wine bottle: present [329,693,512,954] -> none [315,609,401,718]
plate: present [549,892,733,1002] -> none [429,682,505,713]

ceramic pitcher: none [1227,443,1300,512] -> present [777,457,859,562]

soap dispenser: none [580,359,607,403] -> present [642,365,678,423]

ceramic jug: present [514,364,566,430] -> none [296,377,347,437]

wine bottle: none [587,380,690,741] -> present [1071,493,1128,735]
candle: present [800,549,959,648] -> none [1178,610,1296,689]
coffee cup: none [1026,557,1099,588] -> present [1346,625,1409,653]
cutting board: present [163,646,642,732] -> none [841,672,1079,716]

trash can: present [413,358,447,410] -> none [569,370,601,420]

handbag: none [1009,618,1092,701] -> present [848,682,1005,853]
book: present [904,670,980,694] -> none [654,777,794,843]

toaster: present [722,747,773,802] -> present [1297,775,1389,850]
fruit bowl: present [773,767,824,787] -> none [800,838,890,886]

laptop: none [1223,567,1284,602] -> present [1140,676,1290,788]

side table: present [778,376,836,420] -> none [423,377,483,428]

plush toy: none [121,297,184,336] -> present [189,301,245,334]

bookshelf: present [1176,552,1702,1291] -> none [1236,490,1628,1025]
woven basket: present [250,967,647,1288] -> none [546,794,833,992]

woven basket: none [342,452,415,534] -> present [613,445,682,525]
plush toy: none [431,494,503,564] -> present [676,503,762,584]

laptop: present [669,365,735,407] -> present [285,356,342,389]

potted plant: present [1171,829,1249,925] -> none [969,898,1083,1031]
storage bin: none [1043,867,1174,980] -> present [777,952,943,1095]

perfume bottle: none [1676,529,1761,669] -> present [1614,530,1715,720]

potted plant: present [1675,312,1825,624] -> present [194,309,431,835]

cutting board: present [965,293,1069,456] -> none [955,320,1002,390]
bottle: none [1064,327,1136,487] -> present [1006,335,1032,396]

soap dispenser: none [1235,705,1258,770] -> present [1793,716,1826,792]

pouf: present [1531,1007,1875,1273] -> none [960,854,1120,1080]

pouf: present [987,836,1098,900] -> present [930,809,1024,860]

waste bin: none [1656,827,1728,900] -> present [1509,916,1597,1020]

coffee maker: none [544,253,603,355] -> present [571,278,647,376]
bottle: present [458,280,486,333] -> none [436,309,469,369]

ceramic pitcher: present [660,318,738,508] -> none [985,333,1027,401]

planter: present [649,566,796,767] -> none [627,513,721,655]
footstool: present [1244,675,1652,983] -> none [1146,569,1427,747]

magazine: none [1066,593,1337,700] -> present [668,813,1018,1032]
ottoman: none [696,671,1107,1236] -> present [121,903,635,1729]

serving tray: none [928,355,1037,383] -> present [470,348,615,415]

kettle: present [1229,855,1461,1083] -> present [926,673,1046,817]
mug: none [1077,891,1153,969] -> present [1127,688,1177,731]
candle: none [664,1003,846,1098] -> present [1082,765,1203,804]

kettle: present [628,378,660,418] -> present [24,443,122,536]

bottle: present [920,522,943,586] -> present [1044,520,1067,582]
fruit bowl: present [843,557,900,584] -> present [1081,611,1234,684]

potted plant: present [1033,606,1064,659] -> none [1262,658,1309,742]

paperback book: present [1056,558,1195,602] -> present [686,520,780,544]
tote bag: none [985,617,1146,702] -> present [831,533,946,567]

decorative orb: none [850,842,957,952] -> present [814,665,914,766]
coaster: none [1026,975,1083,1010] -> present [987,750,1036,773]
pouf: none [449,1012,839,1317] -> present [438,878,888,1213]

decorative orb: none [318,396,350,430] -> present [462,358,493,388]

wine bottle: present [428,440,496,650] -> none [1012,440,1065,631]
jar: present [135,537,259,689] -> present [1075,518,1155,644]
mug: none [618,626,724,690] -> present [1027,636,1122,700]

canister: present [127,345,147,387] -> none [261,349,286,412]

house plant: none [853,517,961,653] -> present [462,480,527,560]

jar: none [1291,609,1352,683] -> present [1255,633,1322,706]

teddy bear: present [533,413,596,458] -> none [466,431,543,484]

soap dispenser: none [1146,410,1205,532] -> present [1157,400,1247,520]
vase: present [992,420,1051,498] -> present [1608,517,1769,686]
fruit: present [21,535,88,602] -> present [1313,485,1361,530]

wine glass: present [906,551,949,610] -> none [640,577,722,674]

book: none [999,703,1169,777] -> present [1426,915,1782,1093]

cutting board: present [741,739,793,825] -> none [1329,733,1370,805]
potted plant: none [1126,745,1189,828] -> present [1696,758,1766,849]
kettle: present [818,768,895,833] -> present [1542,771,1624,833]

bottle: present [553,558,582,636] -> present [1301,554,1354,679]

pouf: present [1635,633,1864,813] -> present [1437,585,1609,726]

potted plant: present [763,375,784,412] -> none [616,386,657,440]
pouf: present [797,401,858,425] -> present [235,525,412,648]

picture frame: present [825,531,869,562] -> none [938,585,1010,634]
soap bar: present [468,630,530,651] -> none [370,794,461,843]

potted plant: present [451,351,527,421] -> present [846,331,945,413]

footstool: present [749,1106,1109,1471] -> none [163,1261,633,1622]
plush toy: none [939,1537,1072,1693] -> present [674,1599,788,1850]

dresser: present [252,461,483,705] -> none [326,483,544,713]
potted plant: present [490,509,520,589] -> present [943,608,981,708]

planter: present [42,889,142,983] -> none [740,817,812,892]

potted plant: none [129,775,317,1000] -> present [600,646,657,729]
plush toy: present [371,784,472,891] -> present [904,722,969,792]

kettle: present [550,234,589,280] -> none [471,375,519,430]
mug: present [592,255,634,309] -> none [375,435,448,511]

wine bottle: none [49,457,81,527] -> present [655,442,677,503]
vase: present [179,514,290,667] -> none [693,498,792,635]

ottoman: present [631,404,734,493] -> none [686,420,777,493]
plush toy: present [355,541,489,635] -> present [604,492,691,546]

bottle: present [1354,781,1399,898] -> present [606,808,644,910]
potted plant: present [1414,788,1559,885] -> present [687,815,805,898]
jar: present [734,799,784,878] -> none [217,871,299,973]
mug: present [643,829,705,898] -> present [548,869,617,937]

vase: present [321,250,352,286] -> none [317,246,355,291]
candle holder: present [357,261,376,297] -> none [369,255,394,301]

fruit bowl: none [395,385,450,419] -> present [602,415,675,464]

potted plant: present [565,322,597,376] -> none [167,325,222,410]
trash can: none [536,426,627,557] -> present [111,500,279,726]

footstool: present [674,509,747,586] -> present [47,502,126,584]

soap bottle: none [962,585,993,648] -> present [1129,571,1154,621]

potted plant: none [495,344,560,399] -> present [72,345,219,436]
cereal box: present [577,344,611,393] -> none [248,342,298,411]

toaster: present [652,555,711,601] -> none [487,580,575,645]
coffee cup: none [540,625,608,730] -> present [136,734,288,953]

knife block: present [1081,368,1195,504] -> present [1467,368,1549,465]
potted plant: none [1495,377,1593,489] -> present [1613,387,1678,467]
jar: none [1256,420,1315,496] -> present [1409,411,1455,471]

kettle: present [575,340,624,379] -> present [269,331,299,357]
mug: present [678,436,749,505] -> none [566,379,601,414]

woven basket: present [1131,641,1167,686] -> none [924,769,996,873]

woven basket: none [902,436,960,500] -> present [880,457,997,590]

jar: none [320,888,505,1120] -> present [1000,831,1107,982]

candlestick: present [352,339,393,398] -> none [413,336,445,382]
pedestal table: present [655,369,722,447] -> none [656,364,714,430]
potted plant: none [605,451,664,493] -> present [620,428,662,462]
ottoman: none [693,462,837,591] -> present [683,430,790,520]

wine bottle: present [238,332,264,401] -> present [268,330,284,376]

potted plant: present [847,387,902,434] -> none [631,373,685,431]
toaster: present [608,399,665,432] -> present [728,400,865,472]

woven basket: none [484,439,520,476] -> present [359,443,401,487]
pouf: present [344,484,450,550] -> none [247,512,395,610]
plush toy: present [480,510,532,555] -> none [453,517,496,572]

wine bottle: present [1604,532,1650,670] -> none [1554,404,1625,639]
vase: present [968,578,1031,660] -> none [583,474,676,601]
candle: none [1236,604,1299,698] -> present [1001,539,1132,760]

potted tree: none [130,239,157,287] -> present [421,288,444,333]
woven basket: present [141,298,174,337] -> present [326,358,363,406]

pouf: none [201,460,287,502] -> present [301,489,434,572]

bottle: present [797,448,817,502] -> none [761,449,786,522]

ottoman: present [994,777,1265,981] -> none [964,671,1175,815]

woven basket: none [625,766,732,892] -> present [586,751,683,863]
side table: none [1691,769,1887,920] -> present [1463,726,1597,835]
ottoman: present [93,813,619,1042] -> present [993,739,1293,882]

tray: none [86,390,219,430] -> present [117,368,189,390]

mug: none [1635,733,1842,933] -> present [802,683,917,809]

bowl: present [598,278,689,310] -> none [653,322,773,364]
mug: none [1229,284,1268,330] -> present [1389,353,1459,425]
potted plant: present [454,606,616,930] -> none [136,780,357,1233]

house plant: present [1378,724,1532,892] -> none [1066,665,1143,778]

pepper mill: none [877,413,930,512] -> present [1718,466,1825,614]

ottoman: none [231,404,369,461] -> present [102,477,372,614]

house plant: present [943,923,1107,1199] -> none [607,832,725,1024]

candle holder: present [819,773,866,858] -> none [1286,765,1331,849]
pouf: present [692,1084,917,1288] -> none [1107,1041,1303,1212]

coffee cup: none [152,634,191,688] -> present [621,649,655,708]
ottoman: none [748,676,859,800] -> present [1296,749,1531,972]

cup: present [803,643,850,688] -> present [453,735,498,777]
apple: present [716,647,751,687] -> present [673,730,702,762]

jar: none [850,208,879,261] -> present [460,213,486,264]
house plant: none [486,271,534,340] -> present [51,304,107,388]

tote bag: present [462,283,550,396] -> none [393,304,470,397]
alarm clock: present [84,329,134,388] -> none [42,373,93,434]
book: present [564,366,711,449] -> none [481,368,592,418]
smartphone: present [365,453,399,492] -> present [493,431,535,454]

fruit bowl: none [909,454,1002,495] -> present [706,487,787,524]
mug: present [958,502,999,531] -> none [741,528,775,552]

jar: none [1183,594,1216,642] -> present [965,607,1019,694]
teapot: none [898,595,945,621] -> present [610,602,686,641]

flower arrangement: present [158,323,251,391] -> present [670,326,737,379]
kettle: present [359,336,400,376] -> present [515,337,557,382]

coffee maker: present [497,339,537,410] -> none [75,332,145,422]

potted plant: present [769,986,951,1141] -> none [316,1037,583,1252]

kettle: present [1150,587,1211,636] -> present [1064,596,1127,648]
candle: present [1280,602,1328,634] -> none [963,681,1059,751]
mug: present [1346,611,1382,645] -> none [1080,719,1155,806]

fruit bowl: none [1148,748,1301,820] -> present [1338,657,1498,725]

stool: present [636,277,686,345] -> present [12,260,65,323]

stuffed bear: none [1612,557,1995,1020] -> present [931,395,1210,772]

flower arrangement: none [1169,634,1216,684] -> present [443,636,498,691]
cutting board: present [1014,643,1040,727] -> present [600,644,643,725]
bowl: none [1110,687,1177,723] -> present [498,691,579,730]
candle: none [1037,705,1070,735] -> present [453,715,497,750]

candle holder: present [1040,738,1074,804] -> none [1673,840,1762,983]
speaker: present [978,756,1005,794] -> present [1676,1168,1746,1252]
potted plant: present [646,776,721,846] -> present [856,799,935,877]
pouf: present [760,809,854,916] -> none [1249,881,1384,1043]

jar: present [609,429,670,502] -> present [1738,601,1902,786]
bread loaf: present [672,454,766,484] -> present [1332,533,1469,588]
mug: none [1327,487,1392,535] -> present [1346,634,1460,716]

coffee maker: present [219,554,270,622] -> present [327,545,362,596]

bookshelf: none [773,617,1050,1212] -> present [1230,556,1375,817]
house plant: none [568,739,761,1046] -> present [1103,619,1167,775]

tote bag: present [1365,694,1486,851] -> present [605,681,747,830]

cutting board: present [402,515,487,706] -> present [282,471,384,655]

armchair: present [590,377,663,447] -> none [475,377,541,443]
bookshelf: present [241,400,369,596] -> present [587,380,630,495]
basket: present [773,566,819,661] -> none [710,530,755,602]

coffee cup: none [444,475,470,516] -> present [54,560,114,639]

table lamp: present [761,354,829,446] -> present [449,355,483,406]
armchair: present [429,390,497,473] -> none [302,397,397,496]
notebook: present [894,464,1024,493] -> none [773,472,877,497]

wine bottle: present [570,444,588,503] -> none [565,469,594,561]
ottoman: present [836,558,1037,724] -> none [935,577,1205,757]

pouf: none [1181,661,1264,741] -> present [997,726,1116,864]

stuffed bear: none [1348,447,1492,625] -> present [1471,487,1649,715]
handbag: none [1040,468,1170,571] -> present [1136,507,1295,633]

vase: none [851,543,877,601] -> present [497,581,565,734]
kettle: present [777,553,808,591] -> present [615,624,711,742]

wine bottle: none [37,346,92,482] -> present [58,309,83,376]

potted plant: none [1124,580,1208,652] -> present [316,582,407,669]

PROBLEM:
Read the entries and pick out all lines that include the word "holder".

TASK RESULT:
candle holder: present [357,261,376,297] -> none [369,255,394,301]
candle holder: present [819,773,866,858] -> none [1286,765,1331,849]
candle holder: present [1040,738,1074,804] -> none [1673,840,1762,983]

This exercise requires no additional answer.